═══ Provided records
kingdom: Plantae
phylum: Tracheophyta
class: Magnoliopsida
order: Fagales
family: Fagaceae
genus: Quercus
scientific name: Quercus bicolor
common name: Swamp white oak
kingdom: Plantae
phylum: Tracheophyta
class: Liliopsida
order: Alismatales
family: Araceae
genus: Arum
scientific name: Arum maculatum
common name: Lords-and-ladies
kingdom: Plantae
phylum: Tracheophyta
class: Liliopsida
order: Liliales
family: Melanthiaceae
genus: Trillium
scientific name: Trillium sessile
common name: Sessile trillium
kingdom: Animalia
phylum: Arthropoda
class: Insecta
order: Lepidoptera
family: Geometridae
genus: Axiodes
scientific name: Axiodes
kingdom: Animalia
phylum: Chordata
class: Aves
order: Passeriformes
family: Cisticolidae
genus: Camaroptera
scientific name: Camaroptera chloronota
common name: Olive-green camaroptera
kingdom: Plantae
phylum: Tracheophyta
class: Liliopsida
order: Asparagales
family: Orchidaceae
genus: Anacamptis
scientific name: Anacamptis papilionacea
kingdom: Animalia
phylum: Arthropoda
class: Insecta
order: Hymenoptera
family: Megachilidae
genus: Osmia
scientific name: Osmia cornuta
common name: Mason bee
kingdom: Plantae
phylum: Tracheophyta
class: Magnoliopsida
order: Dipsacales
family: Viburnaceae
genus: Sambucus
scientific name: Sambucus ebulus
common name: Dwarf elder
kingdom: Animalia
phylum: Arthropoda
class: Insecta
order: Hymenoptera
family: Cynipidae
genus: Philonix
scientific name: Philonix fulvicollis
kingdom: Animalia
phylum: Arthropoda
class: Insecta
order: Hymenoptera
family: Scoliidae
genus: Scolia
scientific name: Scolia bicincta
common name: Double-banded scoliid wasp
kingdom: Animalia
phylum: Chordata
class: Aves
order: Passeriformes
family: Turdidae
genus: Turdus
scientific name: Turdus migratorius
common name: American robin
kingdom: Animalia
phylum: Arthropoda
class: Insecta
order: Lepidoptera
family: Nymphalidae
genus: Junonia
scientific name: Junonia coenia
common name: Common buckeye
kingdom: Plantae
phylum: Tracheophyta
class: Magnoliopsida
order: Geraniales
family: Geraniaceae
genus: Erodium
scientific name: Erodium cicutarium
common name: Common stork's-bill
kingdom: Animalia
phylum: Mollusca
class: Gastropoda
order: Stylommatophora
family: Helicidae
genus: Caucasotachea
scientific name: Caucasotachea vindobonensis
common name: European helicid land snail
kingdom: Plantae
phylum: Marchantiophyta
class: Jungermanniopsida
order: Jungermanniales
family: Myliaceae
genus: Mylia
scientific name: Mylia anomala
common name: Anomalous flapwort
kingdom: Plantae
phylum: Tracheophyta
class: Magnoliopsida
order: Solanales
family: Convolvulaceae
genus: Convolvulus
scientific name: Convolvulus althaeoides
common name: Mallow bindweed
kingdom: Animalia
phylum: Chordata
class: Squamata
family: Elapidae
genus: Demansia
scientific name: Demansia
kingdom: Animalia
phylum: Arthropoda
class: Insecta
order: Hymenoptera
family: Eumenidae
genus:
══════
Written exercise: Present every line of the entries above as a single numbered list, omitting any blank lines.

Answer to the exercise:
1. kingdom: Plantae
2. phylum: Tracheophyta
3. class: Magnoliopsida
4. order: Fagales
5. family: Fagaceae
6. genus: Quercus
7. scientific name: Quercus bicolor
8. common name: Swamp white oak
9. kingdom: Plantae
10. phylum: Tracheophyta
11. class: Liliopsida
12. order: Alismatales
13. family: Araceae
14. genus: Arum
15. scientific name: Arum maculatum
16. common name: Lords-and-ladies
17. kingdom: Plantae
18. phylum: Tracheophyta
19. class: Liliopsida
20. order: Liliales
21. family: Melanthiaceae
22. genus: Trillium
23. scientific name: Trillium sessile
24. common name: Sessile trillium
25. kingdom: Animalia
26. phylum: Arthropoda
27. class: Insecta
28. order: Lepidoptera
29. family: Geometridae
30. genus: Axiodes
31. scientific name: Axiodes
32. kingdom: Animalia
33. phylum: Chordata
34. class: Aves
35. order: Passeriformes
36. family: Cisticolidae
37. genus: Camaroptera
38. scientific name: Camaroptera chloronota
39. common name: Olive-green camaroptera
40. kingdom: Plantae
41. phylum: Tracheophyta
42. class: Liliopsida
43. order: Asparagales
44. family: Orchidaceae
45. genus: Anacamptis
46. scientific name: Anacamptis papilionacea
47. kingdom: Animalia
48. phylum: Arthropoda
49. class: Insecta
50. order: Hymenoptera
51. family: Megachilidae
52. genus: Osmia
53. scientific name: Osmia cornuta
54. common name: Mason bee
55. kingdom: Plantae
56. phylum: Tracheophyta
57. class: Magnoliopsida
58. order: Dipsacales
59. family: Viburnaceae
60. genus: Sambucus
61. scientific name: Sambucus ebulus
62. common name: Dwarf elder
63. kingdom: Animalia
64. phylum: Arthropoda
65. class: Insecta
66. order: Hymenoptera
67. family: Cynipidae
68. genus: Philonix
69. scientific name: Philonix fulvicollis
70. kingdom: Animalia
71. phylum: Arthropoda
72. class: Insecta
73. order: Hymenoptera
74. family: Scoliidae
75. genus: Scolia
76. scientific name: Scolia bicincta
77. common name: Double-banded scoliid wasp
78. kingdom: Animalia
79. phylum: Chordata
80. class: Aves
81. order: Passeriformes
82. family: Turdidae
83. genus: Turdus
84. scientific name: Turdus migratorius
85. common name: American robin
86. kingdom: Animalia
87. phylum: Arthropoda
88. class: Insecta
89. order: Lepidoptera
90. family: Nymphalidae
91. genus: Junonia
92. scientific name: Junonia coenia
93. common name: Common buckeye
94. kingdom: Plantae
95. phylum: Tracheophyta
96. class: Magnoliopsida
97. order: Geraniales
98. family: Geraniaceae
99. genus: Erodium
100. scientific name: Erodium cicutarium
101. common name: Common stork's-bill
102. kingdom: Animalia
103. phylum: Mollusca
104. class: Gastropoda
105. order: Stylommatophora
106. family: Helicidae
107. genus: Caucasotachea
108. scientific name: Caucasotachea vindobonensis
109. common name: European helicid land snail
110. kingdom: Plantae
111. phylum: Marchantiophyta
112. class: Jungermanniopsida
113. order: Jungermanniales
114. family: Myliaceae
115. genus: Mylia
116. scientific name: Mylia anomala
117. common name: Anomalous flapwort
118. kingdom: Plantae
119. phylum: Tracheophyta
120. class: Magnoliopsida
121. order: Solanales
122. family: Convolvulaceae
123. genus: Convolvulus
124. scientific name: Convolvulus althaeoides
125. common name: Mallow bindweed
126. kingdom: Animalia
127. phylum: Chordata
128. class: Squamata
129. family: Elapidae
130. genus: Demansia
131. scientific name: Demansia
132. kingdom: Animalia
133. phylum: Arthropoda
134. class: Insecta
135. order: Hymenoptera
136. family: Eumenidae
137. genus:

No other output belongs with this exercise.